WORK REQUEST ::
Rewrite the lines starting with the first one and going on through the line with "Festivalové kavárny", putting "Novinky" in place of "Aktuality" and leaving everything else unchanged.

════

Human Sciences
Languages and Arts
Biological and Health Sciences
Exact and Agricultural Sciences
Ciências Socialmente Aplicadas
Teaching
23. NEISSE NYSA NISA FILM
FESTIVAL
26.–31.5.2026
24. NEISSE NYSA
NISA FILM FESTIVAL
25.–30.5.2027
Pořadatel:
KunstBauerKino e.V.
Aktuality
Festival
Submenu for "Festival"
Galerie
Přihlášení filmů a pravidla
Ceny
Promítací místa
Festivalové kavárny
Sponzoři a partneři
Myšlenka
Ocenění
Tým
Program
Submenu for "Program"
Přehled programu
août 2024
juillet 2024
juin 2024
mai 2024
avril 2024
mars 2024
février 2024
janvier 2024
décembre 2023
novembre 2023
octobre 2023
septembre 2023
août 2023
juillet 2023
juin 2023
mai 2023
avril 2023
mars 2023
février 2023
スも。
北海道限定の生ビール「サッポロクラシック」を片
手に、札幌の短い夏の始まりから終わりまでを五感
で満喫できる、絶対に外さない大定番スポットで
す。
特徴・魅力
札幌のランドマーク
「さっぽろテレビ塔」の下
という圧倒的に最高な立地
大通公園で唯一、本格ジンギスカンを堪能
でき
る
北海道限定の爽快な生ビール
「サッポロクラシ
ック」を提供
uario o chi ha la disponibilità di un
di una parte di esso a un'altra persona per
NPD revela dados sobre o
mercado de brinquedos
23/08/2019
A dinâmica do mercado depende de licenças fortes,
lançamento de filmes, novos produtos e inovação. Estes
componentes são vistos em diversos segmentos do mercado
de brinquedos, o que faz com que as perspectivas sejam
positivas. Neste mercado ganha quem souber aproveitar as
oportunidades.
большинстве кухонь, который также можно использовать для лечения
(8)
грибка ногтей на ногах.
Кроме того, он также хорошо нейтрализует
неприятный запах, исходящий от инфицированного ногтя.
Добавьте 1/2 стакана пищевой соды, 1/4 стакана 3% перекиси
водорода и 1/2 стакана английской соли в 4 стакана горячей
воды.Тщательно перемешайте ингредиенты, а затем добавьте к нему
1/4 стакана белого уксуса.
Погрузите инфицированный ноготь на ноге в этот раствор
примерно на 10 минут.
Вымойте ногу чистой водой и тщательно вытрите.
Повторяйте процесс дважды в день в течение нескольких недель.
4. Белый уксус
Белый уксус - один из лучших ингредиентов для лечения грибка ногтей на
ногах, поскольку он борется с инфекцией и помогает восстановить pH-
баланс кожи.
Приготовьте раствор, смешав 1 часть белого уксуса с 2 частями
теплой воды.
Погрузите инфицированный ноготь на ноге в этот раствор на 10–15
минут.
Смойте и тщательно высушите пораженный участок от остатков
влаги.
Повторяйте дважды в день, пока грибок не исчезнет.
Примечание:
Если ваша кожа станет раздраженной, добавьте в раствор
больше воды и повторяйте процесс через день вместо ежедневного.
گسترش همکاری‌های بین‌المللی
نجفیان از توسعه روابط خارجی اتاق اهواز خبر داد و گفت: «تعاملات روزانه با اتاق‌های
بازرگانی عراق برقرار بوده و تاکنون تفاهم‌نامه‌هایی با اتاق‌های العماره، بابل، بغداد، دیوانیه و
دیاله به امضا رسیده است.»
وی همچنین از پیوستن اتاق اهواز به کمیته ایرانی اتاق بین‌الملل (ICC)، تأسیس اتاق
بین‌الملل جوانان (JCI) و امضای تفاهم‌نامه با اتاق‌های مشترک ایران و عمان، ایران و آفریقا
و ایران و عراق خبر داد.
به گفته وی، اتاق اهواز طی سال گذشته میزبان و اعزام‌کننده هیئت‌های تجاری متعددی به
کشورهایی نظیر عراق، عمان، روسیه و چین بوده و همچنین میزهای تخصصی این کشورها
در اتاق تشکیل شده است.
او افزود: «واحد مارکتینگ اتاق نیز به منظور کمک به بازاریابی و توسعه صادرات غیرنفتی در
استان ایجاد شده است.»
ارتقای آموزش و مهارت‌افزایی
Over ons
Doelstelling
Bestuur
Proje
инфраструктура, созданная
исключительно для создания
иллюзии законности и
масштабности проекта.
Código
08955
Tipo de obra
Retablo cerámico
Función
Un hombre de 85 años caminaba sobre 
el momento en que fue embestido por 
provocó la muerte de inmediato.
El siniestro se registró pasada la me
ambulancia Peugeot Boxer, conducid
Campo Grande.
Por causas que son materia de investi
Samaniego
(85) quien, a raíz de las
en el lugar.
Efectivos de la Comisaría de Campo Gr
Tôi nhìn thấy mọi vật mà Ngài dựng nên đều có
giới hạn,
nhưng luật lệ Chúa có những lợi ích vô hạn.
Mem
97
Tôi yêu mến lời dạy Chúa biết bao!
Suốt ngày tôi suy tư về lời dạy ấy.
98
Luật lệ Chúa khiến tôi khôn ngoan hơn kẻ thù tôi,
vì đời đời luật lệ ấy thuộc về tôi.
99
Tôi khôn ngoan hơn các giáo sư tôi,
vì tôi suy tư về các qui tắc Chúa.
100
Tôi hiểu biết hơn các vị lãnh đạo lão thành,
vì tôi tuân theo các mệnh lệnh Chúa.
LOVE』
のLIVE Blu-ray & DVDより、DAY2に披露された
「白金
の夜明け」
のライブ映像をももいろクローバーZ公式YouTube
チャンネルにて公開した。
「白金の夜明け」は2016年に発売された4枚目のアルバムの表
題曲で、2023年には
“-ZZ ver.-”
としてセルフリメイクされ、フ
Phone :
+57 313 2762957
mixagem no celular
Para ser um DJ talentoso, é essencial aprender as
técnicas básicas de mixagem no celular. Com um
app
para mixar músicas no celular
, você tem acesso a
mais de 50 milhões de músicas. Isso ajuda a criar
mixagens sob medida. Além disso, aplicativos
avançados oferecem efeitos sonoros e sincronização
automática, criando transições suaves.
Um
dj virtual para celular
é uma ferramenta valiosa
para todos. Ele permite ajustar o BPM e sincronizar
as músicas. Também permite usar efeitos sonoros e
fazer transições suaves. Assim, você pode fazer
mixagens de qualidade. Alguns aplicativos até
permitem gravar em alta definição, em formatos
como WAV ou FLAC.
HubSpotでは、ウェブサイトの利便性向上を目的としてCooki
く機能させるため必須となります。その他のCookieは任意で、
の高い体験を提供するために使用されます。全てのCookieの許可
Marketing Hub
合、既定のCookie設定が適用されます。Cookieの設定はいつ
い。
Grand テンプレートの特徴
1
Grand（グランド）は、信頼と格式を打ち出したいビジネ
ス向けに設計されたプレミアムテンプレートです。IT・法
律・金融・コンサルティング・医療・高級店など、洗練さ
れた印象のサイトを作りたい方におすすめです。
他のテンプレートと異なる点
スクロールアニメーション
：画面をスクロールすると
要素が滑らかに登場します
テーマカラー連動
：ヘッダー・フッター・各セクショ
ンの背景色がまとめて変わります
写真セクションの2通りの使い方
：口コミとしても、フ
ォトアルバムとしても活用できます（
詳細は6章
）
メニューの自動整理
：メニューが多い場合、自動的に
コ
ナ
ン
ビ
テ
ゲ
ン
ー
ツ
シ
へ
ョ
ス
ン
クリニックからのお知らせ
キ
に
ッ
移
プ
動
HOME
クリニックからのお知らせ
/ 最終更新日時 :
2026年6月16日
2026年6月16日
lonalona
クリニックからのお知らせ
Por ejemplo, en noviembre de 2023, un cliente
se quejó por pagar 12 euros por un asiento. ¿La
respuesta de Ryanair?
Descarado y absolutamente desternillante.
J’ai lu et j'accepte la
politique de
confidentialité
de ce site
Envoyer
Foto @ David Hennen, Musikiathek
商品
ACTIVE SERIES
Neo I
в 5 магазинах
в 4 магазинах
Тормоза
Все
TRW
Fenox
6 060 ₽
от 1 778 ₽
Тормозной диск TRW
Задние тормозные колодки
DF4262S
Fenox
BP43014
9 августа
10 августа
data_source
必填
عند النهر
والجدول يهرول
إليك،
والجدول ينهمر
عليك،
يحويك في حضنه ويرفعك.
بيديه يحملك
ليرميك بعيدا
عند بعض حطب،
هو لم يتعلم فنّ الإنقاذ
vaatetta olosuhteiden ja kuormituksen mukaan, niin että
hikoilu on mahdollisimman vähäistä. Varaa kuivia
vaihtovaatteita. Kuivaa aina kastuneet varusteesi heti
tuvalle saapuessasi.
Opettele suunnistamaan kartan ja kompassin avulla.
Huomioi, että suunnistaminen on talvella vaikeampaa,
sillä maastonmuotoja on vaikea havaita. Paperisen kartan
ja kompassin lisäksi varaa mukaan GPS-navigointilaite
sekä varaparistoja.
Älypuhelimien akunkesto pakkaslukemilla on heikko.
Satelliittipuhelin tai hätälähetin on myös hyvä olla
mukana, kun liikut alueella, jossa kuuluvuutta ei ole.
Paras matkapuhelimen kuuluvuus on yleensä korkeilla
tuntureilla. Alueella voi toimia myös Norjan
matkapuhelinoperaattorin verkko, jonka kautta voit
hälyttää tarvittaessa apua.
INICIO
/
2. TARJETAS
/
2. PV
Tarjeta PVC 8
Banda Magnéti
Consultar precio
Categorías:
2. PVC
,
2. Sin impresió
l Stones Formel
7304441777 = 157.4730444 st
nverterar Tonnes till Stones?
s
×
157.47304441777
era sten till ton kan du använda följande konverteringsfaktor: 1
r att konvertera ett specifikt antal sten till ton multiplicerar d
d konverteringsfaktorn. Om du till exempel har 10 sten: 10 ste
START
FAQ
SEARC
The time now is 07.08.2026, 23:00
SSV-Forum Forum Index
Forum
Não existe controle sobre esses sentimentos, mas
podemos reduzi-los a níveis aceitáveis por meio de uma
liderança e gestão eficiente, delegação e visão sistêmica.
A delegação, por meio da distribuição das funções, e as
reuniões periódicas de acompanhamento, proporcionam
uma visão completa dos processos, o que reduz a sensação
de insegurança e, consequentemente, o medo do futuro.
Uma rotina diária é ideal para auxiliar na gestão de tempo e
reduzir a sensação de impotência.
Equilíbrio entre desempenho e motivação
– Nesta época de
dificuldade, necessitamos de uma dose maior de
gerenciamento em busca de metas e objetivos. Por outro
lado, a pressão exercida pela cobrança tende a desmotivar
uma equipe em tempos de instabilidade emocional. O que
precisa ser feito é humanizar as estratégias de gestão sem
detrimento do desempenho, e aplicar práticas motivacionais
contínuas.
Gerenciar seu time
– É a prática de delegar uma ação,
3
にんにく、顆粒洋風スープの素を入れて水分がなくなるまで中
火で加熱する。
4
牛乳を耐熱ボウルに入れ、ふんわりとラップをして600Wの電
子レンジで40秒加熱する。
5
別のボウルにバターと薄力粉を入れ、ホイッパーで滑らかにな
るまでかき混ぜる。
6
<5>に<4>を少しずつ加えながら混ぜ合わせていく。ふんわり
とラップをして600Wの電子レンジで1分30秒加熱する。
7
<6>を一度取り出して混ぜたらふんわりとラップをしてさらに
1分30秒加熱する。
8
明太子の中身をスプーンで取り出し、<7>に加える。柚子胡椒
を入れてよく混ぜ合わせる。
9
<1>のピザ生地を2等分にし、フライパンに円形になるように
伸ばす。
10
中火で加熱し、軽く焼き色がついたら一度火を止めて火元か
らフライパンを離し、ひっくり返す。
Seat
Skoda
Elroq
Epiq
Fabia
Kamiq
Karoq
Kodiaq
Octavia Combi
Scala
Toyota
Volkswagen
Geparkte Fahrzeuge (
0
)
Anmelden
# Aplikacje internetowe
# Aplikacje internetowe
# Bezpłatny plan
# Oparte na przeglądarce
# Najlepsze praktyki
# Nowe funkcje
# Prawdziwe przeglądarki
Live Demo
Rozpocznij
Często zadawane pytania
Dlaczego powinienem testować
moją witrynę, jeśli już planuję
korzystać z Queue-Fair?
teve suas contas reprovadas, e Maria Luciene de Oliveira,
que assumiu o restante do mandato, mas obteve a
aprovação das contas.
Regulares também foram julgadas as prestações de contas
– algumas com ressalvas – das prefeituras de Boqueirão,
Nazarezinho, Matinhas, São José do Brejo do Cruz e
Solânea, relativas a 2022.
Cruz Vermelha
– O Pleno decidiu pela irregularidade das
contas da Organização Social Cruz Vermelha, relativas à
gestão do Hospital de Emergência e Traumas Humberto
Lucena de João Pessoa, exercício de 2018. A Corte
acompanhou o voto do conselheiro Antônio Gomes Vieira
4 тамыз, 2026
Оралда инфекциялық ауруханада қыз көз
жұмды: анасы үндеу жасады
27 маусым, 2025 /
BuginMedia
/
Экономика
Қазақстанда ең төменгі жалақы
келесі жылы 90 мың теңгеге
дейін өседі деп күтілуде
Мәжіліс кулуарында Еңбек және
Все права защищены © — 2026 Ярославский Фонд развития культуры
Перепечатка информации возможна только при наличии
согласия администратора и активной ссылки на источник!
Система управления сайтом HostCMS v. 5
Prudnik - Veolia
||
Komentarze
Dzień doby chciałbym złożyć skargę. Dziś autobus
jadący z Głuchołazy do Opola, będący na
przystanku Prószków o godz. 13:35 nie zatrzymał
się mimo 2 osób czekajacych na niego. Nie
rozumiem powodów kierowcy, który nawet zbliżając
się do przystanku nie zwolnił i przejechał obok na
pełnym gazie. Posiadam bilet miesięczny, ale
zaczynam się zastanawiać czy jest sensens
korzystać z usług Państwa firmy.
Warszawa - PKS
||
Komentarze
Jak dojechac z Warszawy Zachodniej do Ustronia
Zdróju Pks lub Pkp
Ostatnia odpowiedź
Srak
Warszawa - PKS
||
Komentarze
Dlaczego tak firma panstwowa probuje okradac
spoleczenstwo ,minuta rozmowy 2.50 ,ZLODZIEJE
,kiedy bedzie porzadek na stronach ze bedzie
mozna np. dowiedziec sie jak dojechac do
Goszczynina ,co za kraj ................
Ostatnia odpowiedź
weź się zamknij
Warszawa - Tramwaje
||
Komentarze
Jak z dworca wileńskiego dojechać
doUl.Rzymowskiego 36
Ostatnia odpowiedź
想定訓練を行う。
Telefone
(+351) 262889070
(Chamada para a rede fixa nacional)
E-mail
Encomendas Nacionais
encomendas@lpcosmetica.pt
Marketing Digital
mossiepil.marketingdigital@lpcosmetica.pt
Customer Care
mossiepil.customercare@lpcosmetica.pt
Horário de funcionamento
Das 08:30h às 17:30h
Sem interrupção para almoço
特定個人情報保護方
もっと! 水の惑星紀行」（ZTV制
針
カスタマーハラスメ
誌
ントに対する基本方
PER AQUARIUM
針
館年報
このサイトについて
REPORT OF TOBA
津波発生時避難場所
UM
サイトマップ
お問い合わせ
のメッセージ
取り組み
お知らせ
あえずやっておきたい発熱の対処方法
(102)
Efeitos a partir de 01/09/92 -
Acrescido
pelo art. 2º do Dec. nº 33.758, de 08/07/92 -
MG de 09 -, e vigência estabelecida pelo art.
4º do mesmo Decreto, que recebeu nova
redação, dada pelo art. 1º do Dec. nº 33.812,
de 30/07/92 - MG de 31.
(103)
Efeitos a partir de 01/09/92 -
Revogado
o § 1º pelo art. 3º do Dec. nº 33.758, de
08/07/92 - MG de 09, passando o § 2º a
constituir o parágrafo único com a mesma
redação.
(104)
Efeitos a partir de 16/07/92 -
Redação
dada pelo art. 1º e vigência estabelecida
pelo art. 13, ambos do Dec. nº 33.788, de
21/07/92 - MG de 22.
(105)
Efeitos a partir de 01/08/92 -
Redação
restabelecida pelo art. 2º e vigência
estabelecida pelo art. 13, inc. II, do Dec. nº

════

ANSWER TO THIS TASK ::
Human Sciences
Languages and Arts
Biological and Health Sciences
Exact and Agricultural Sciences
Ciências Socialmente Aplicadas
Teaching
23. NEISSE NYSA NISA FILM
FESTIVAL
26.–31.5.2026
24. NEISSE NYSA
NISA FILM FESTIVAL
25.–30.5.2027
Pořadatel:
KunstBauerKino e.V.
Novinky
Festival
Submenu for "Festival"
Galerie
Přihlášení filmů a pravidla
Ceny
Promítací místa
Festivalové kavárny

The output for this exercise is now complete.